The Shakespeare Conference: SHK 17.0318  Tuesday, 18 April 2006

[1] 	From: 	Steve Zimmer <This email address is being protected from spambots. You need JavaScript enabled to view it.>
	Date: 	Monday, 17 Apr 2006 12:45:12 EDT
	Subj: 	Re: SHK 17.0312 Dumbshows?

[2] 	From: 	John V. Knapp <This email address is being protected from spambots. You need JavaScript enabled to view it.>
	Date: 	Monday, 17 Apr 2006 14:01:27 -0500 (CDT)
	Subj: 	Re: SHK 17.0312 Dumbshows?

[3] 	From: 	Bob Rosen <This email address is being protected from spambots. You need JavaScript enabled to view it.>
	Date: 	Monday, 17 Apr 2006 15:27:51 EDT
	Subj: 	Re: SHK 17.0312  Dumbshows?


[1]-----------------------------------------------------------------
From: 		Steve Zimmer <This email address is being protected from spambots. You need JavaScript enabled to view it.>
Date: 		Monday, 17 Apr 2006 12:45:12 EDT
Subject: 17.0312 Dumbshows?
Comment: 	Re: SHK 17.0312 Dumbshows?

 >What was the fascination with dumbshows about? In Hamlet's advice to the
 >players, he suggests that a taste for dumbshows was characteristic of an
 >unrefined popular audience (" . . . the groundlings, who are for the
 >most part capable of nothing but dumbshows and noise" [3.2.11-12]). And
 >of course Shakespeare apparently dispenses with dumbshows (except for a
 >play within the play), as do his contemporaries, suggesting that they
 >are outmoded during his lifetime

Peter-I too am interested in the history of the dumbshow and look 
forward to the responses from the scholars who frequent this list. I 
can't resist taking the rare opportunity to actually add something to 
the conversation by mentioning that in Pericles there are not one but 3 
dumbshows, two of them coming in acts 3 and 4, and therefore likely to 
be Shakespeare's own writing. I think one reason he used them in 
Pericles was to further the general feeling that we were watching a very 
old story.

Steve Zimmer

[2]-------------------------------------------------------------
From: 		John V. Knapp <This email address is being protected from spambots. You need JavaScript enabled to view it.>
Date: 		Monday, 17 Apr 2006 14:01:27 -0500 (CDT)
Subject: 17.0312 Dumbshows?
Comment: 	Re: SHK 17.0312 Dumbshows?

Peter et al., --

One quick answer has to do less with the dumb show per se., and more 
about the context and content of the message Hamlet gives the actors in 
setting it up.  This characterological and thematic issue is important, 
as I have argued in *Reading the Family Dance,* when Hamlet says to the 
actors:

	"One speech in't I chiefly loved -- t'was Aeneas's tale to Dido --
	and therabout of it especially when he speaks of Priam's
	slaughter. (II, ii, 442-44)

In that scene, one of the more poignant elements in Virgil's lines is 
the Queen's wrenching request of Priam: "Come to me, come to the altar;/ 
It will protect us, or at least it will let us/Die all together" (l. 448).

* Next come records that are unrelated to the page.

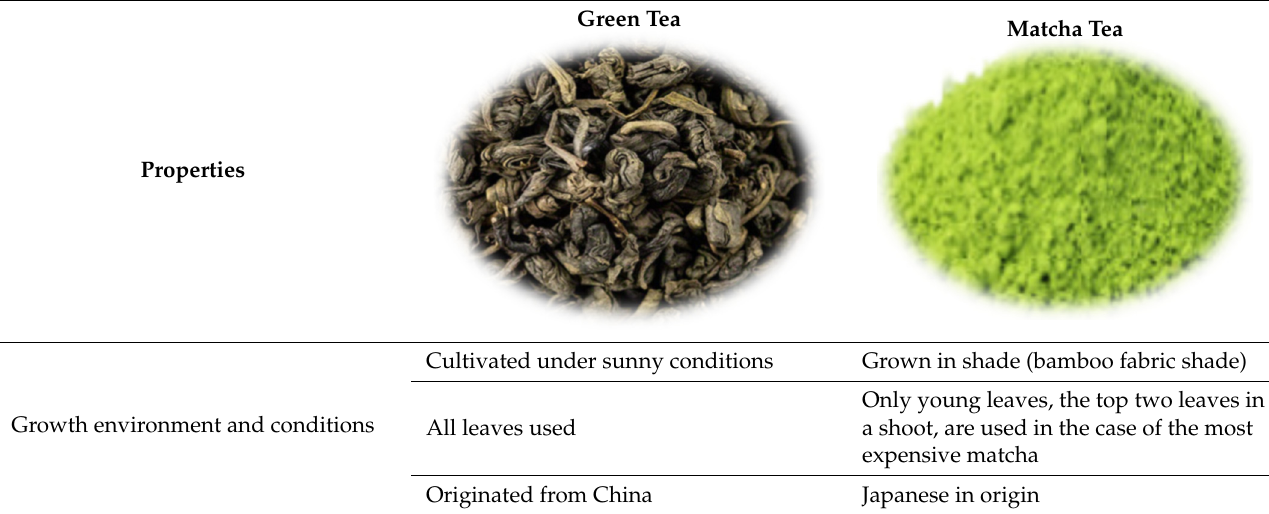
Table 1. Comparative account of green tea versus matcha tea.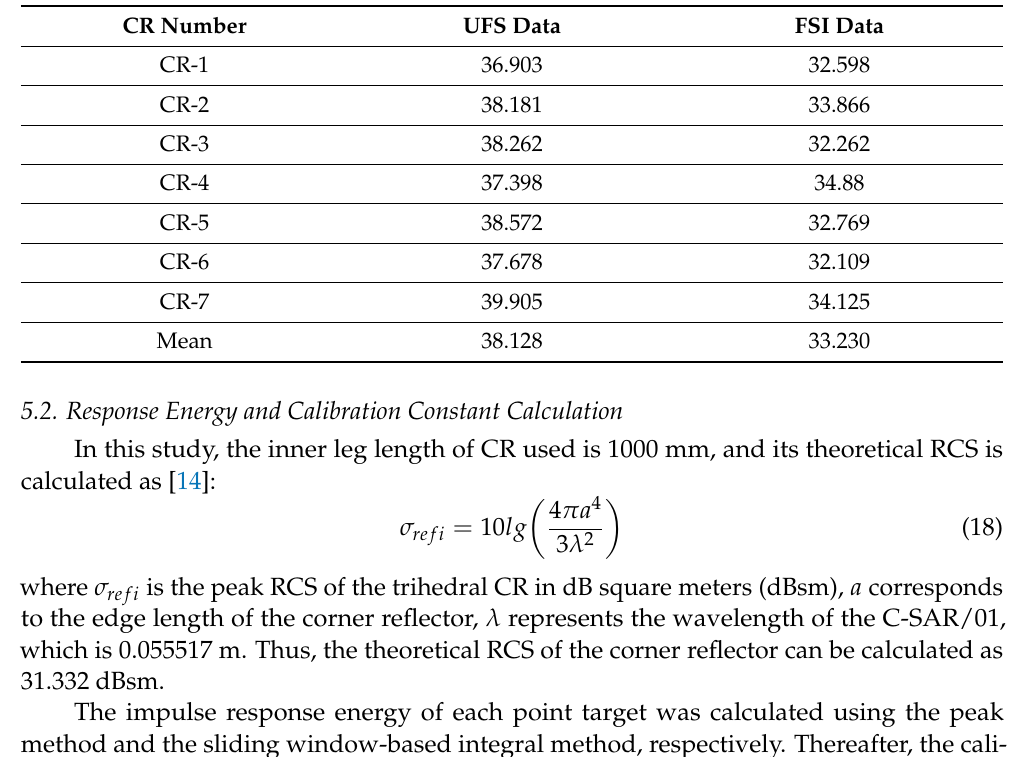
Table 5. Statistics of each CR for UFS and FSI mode data (/dB).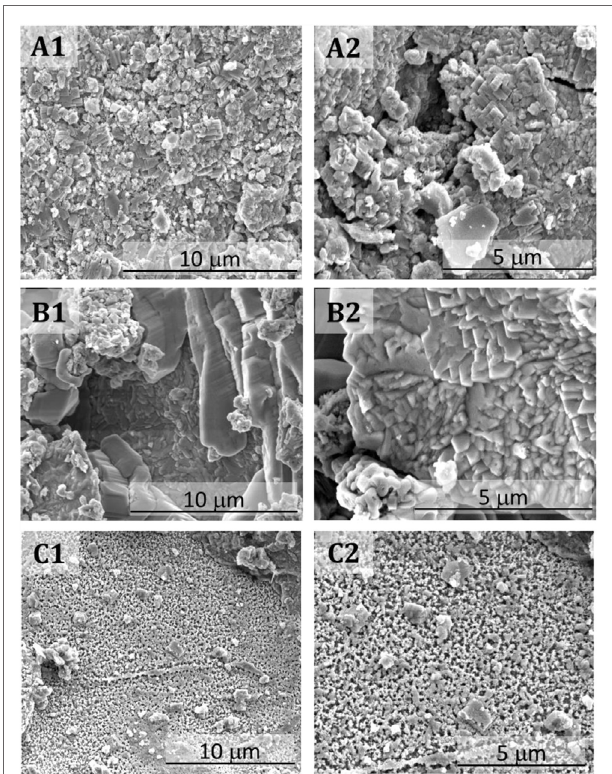
FigUre 5 | secondary electron micrographs of fractured carbonated alkali-activated slag/metakaolin binders with gbFs/(gbFs + MK) ratios of (a1,a2) 1.0, (b1,b2) 0.9, and (c1,c2) 0.8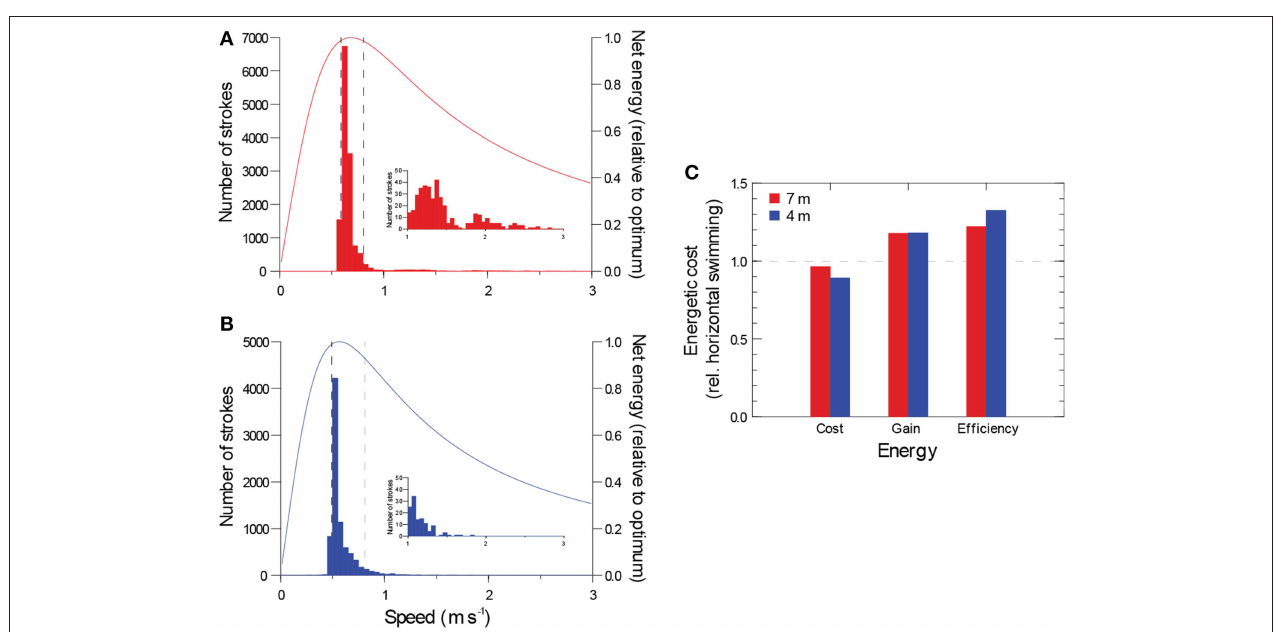
FIGURE 4 | (A, B) Distribution of active swimming speeds for two whale sharks with the theoretical relationship between net energy while foraging for a hypothetical fish swimming constantly and horizontally (from Weihs, 1975). Insets show right tail of each distribution. Bars show number of strokes for a given swimming speed. Broken lines enclose central 90% of all strokes. (C) Estimated locomotor cost, gain in foraging volume, and net foraging efficiency achieved by diving relative to horizontal swimming (horizontal swimming =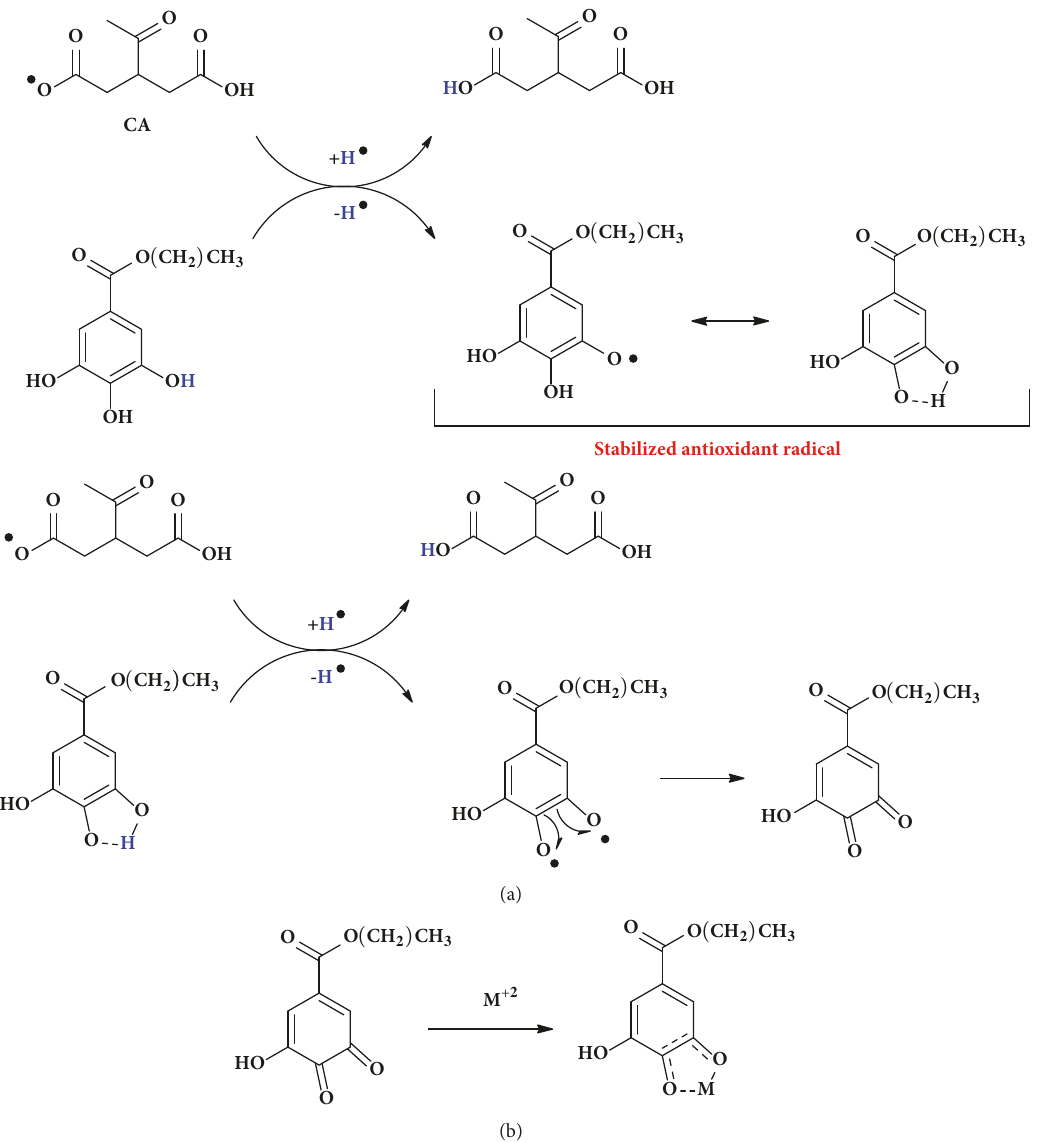
Figure 4: Proposed mechanism for the competitive synergistic interactions between p-CH 3 , CA, and PG. (a) Cycle of regeneration of CA and (b) chelation of diketone from PG with metals from metallic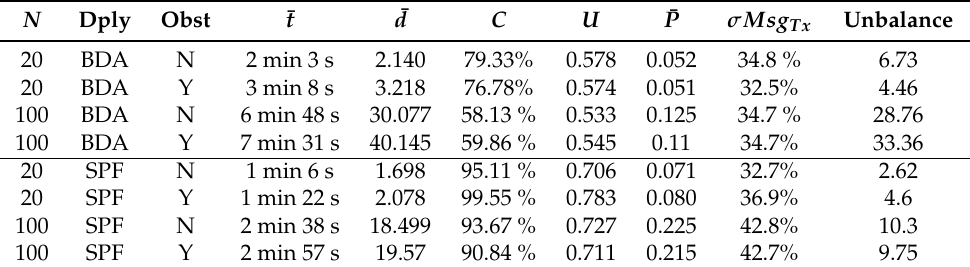
Table 1. Deployment of different mesh networks using BDA and SPF.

This closing of ranks of Priam's family to withstand the coming horror 
of "deadly Pyrrus" is reflected in Hamlet's own "chiefly loved" fantasy 
of an intact family, one where Hector's mother loves his father enough 
to die with him, and elderly father Priam loves Hector's mother enough 
to defend her to the death against Pyrrus's "villainous behavior" 
(*Reading,* 212).

Hence the planning of the dumb show is useful in reinforcing the 
emotional tension Hamlet has about his mother's "o'er hasty marriage" 
and her attempt to make Claudius Hamlet's 'substitute father.'

John V. Knapp
Professor, Dept. of English;
Northern Illinois University

[3]-------------------------------------------------------------
From: 		Bob Rosen <This email address is being protected from spambots. You need JavaScript enabled to view it.>
Date: 		Monday, 17 Apr 2006 15:27:51 EDT
Subject: 17.0312  Dumbshows?
Comment: 	Re: SHK 17.0312  Dumbshows?

 >My questions are: why did they need a dumbshow to foreshadow the main
 >action, at least in the dramatic tradition which precedes Shakespeare?
 >How did this custom arise? How widespread and important was it? and what
 >was the attraction of dumbshows? They seem completely dispensable to me,
 >but then I've never been a fan of street mimes either.

Peter,

The dumb show in itself is dramatic. It also serves as flashback that 
emphasizes the crime from which all else emanates. It calls together 
most of the primary characters in their relationships. The scene also 
gives Shakespeare a chance to express his views about theater. How could 
he resist this scene when it occurred to him?